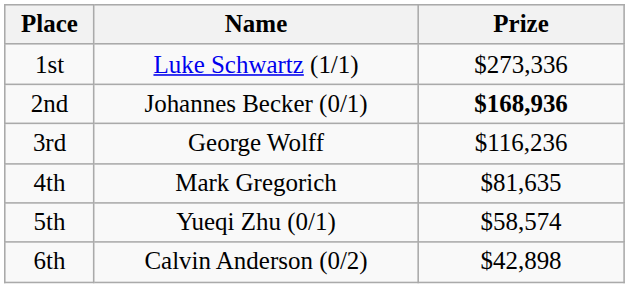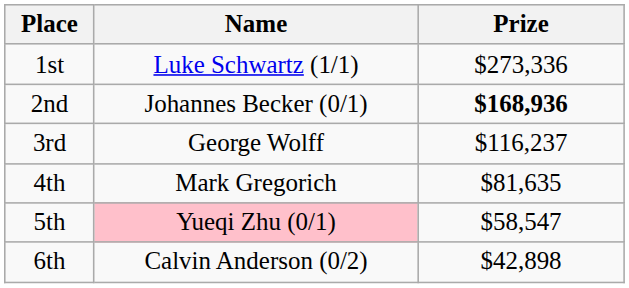3rd | Prize: $116,236 -> $116,237
5th | Name: no background -> pink background
5th | Prize: $58,574 -> $58,547
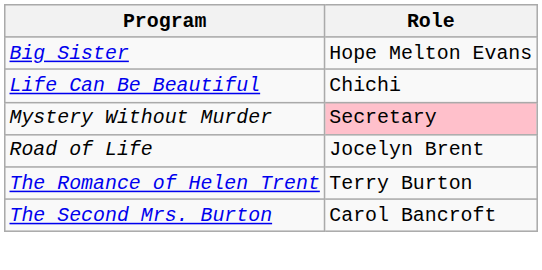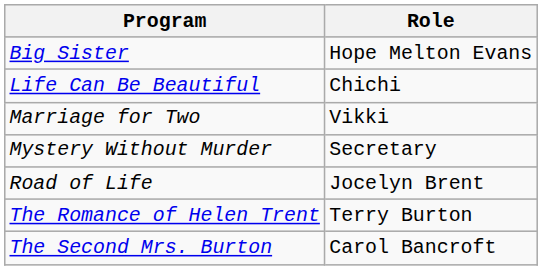+ row: Marriage for Two | Vikki
Mystery Without Murder | Role: pink background -> no background
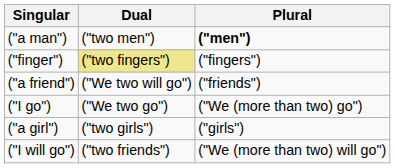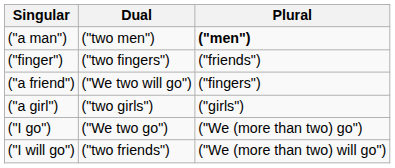("finger") | Dual: khaki background -> no background
("finger") | Plural: ("fingers") -> ("friends")
("a friend") | Plural: ("friends") -> ("fingers")
rows swapped: ("a girl") <-> ("I go")
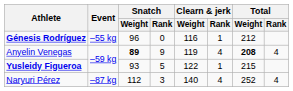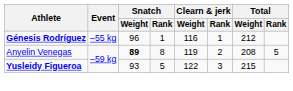Génesis Rodríguez | Snatch / Rank: 0 -> 1
Anyelin Venegas | Snatch / Rank: 9 -> 8
Anyelin Venegas | Clearn & jerk / Rank: 4 -> 2
Anyelin Venegas | Total / Weight: bold -> normal
Anyelin Venegas | Total / Rank: 4 -> 5
Yusleidy Figueroa | Clearn & jerk / Rank: 1 -> 3
- row: Naryuri Pérez | –87 kg | 112 | 3 | 140 | 4 | 252 | 4
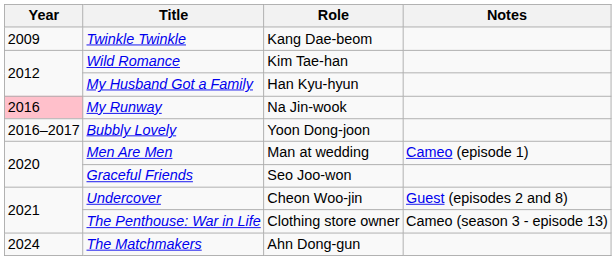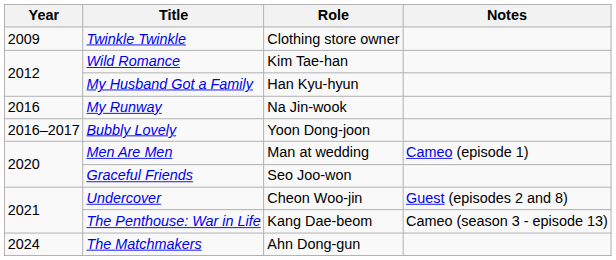Twinkle Twinkle | Role: Kang Dae-beom -> Clothing store owner
My Runway | Year: pink background -> no background
The Penthouse: War in Life | Role: Clothing store owner -> Kang Dae-beom
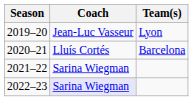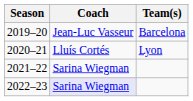2019–20 | Team(s): Lyon -> Barcelona
2020–21 | Team(s): Barcelona -> Lyon
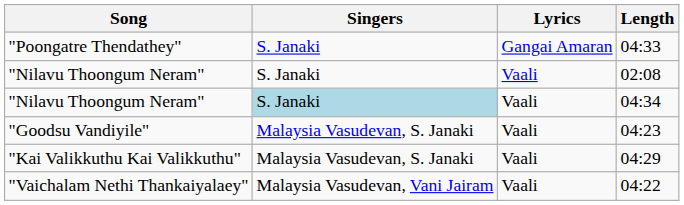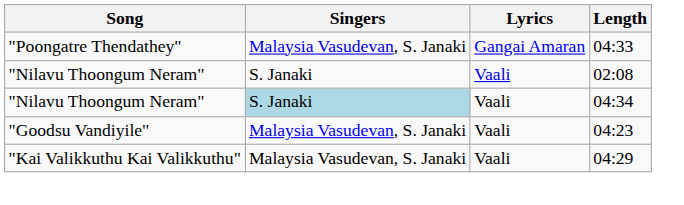04:33 | Singers: S. Janaki -> Malaysia Vasudevan, S. Janaki
- row: "Vaichalam Nethi Thankaiyalaey" | Malaysia Vasudevan, Vani Jairam | Vaali | 04:22
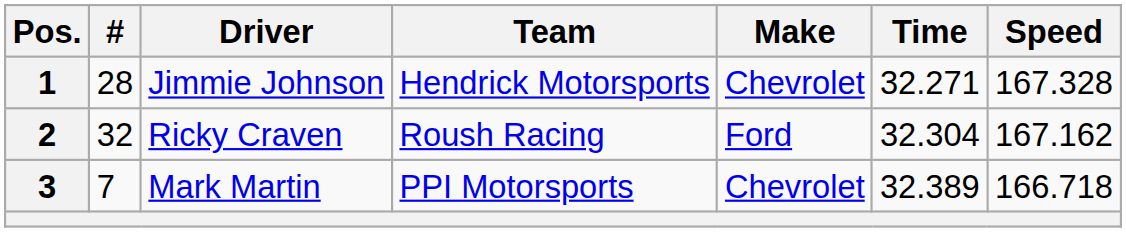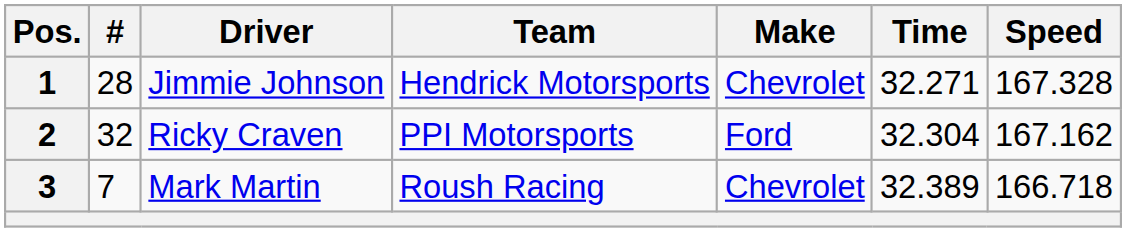2 | Team: Roush Racing -> PPI Motorsports
3 | Team: PPI Motorsports -> Roush Racing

○ ○ ○ ○

__Directions__. Return every line of the rows above word for word, omitting the pictures.

__Result__.
3rd | Prize: $116,236 -> $116,237
5th | Name: no background -> pink background
5th | Prize: $58,574 -> $58,547
+ row: Marriage for Two | Vikki
Mystery Without Murder | Role: pink background -> no background
("finger") | Dual: khaki background -> no background
("finger") | Plural: ("fingers") -> ("friends")
("a friend") | Plural: ("friends") -> ("fingers")
rows swapped: ("a girl") <-> ("I go")
Génesis Rodríguez | Snatch / Rank: 0 -> 1
Anyelin Venegas | Snatch / Rank: 9 -> 8
Anyelin Venegas | Clearn & jerk / Rank: 4 -> 2
Anyelin Venegas | Total / Weight: bold -> normal
Anyelin Venegas | Total / Rank: 4 -> 5
Yusleidy Figueroa | Clearn & jerk / Rank: 1 -> 3
- row: Naryuri Pérez | –87 kg | 112 | 3 | 140 | 4 | 252 | 4
Twinkle Twinkle | Role: Kang Dae-beom -> Clothing store owner
My Runway | Year: pink background -> no background
The Penthouse: War in Life | Role: Clothing store owner -> Kang Dae-beom
2019–20 | Team(s): Lyon -> Barcelona
2020–21 | Team(s): Barcelona -> Lyon
04:33 | Singers: S. Janaki -> Malaysia Vasudevan, S. Janaki
- row: "Vaichalam Nethi Thankaiyalaey" | Malaysia Vasudevan, Vani Jairam | Vaali | 04:22
2 | Team: Roush Racing -> PPI Motorsports
3 | Team: PPI Motorsports -> Roush Racing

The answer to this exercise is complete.